El pitido de la máquina era estable. Constante. Insufrible.
Ezra no sabía cuántas horas llevaba allí. Sentado. De pie. Sentado otra vez. Mordiéndose la lengua para no gritar, para no destruir algo. Lo único que se mantenía igual era su mano, aferrada a la de Alina, como si soltarla significara perderla para siempre.
Ella seguía sin despertar.
Su piel estaba más pálida de lo normal. Las vendas en su abdomen eran un recordatorio violento de que la bala había sido real. El doctor había dicho palabras como “daños irreversibles”, “columna vertebral”, “no caminar”... pero a Ezra le habían importado una mierda en ese momento. Todo lo que había escuchado fue: “está viva”.
Ahora, el “viva” no le era suficiente.
"No te ves bien acostada," murmuró, con voz ronca, quebrada. "Tú eres de las que están siempre moviéndose, abriendo cortinas, batiendo cosas con olor a azúcar..." Su garganta se cerró. "¿Recuerdas ese día que me tiraste la bandeja con bizcochitos? ¿El muy idiota de mí te gritó... y tú solo me escribiste que eran para mí? Para probarlos. Me sentí un maldito imbécil. Aún lo hago."
Un leve zumbido en su cabeza lo empujó hacia atrás en el tiempo.
Flashback
Ezra estaba saliendo de la comisaría cuando la vio. Alina estaba barriendo la entrada de la pastelería. Llevaba un moño ridículo con orejitas de conejo. No tenía idea por qué... pero le causó un nudo extraño en el pecho.
Ella levantó la vista y le sonrió con un gesto leve, dulce.
Él solo bufó y miró a otro lado. No podía permitir que esa mujer —sorda, muda, frágil, pastelosa y risueña— le causara esas cosas que no entendía. Cosas que dolían como el eco de un pasado al que ya no quería volver.
Esa noche, sin embargo, apareció en su escritorio una pequeña caja con un papelito escrito:
“Pensé que este sabor te gustaría más. No tiene frutas.”
Él nunca le dijo que odiaba las frutas en los postres.
De vuelta en la habitación, Ezra se limpió la cara con la manga. Sus ojos estaban rojos, hinchados, irritados como su pecho.
"¿Cómo supiste eso? ¿Cómo carajos sabes tanto de mí sin siquiera hablar?"
Se inclinó, más cerca de su rostro, con la voz baja, rota.

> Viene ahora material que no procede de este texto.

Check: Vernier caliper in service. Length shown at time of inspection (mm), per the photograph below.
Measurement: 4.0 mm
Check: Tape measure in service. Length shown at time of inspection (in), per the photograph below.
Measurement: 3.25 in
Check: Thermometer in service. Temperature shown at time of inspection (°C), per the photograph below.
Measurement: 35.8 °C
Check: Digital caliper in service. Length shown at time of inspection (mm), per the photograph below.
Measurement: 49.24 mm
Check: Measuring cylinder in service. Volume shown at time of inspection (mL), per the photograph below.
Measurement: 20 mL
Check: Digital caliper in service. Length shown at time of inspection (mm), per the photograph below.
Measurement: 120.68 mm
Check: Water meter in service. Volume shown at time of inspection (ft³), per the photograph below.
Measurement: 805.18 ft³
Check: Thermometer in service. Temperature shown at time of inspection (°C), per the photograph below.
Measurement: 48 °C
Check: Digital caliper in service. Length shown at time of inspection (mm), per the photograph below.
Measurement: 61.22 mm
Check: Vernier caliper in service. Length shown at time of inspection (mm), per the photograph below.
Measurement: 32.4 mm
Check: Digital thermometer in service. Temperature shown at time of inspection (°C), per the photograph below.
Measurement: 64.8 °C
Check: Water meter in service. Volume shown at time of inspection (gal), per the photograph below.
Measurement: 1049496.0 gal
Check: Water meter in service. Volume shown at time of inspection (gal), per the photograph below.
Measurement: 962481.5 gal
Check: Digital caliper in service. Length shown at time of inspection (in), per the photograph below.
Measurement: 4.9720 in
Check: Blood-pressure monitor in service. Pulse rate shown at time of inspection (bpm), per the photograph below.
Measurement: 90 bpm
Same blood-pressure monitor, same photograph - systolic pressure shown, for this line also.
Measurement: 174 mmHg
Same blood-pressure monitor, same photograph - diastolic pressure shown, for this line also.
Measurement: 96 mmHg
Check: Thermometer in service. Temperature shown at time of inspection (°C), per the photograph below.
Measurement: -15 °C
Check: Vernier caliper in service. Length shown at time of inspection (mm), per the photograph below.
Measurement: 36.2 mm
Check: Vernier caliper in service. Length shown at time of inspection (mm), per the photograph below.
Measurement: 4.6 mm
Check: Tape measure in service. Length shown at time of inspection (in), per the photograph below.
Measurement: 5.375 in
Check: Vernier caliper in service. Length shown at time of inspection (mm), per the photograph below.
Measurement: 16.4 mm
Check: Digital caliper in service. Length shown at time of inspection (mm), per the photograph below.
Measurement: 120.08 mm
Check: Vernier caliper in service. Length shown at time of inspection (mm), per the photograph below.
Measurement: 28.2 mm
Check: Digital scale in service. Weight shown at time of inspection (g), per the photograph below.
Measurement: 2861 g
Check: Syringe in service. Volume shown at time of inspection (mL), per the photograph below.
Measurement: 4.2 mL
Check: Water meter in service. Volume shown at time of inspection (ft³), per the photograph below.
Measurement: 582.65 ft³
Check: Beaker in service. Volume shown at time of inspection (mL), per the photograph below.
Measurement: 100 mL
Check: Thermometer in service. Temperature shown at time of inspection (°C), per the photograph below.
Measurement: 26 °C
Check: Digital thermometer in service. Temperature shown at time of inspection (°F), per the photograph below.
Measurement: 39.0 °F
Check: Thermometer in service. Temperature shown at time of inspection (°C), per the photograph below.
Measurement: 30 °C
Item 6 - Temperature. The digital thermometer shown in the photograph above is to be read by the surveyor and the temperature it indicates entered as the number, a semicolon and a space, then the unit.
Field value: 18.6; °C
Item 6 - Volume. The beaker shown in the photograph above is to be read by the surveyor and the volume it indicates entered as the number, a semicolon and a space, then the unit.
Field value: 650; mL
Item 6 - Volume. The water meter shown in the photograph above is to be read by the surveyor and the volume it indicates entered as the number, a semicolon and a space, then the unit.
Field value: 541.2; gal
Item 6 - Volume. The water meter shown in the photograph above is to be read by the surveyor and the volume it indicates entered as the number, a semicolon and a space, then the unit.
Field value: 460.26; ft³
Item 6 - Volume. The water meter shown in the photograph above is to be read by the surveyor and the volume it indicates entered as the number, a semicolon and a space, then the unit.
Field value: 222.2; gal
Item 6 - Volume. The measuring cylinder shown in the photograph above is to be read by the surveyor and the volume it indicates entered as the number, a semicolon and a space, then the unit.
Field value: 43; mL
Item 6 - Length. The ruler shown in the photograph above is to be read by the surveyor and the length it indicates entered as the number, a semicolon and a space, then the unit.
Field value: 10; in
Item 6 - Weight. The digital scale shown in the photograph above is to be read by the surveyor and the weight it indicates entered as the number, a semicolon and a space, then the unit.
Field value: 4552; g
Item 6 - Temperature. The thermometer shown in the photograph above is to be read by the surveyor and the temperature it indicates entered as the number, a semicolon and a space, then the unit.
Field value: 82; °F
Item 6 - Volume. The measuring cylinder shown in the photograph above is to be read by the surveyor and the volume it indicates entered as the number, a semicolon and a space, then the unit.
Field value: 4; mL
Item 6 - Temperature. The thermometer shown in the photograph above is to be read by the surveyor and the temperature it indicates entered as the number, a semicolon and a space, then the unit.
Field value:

"No sé cómo me hiciste esto. No sé cómo lograste que piense en ti cada vez que paso por tu estúpida vitrina llena de azúcar... No sé cuándo empecé a mirar más allá de tus manos manchadas de harina o tu cuaderno lleno de palabras torpes..."
Hizo una pausa.
"Pero me jodiste, Alina. Me jodiste completo. Y no estoy listo para perderte."
Se tapó la cara con una mano mientras aún sujetaba la de ella. El silencio era espeso. El pitido de la máquina, cruel. No podía más con ese sonido.
"Si me escuchas... si de verdad puedes oírme allá donde estás... vuelve. No por mí. Vuelve porque este mundo necesita algo como tú. Algo que no grita, pero que hace ruido en el corazón."
Las lágrimas se le escaparon sin vergüenza. Ya no quedaba espacio para el orgullo.
"Vuelve... aunque sea para lanzarme otra bandeja encima."
Y así se quedó. Con la frente apoyada contra su mano, abrazando la suya, respirando por los dos.